RECORDED DATA:

—————

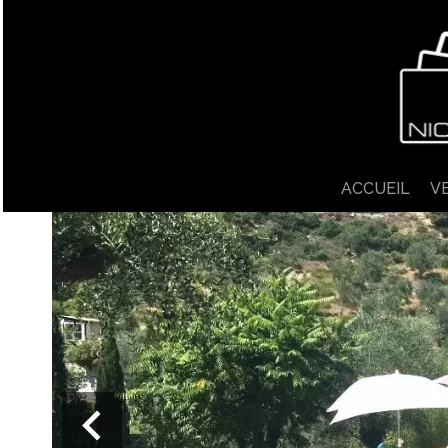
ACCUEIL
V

—————

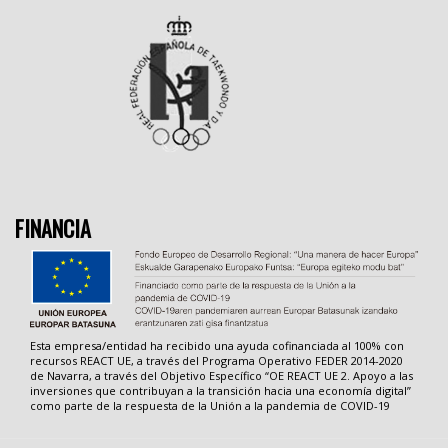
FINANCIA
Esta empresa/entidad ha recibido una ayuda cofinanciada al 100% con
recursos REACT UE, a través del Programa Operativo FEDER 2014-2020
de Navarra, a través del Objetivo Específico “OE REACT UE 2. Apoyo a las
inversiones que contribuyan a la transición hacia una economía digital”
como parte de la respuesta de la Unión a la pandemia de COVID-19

—————

EXERCISE GOAL:
Each line above with the string "REACT" should be reported in full.

RESPONSE BELOW:
recursos REACT UE, a través del Programa Operativo FEDER 2014-2020
de Navarra, a través del Objetivo Específico “OE REACT UE 2. Apoyo a las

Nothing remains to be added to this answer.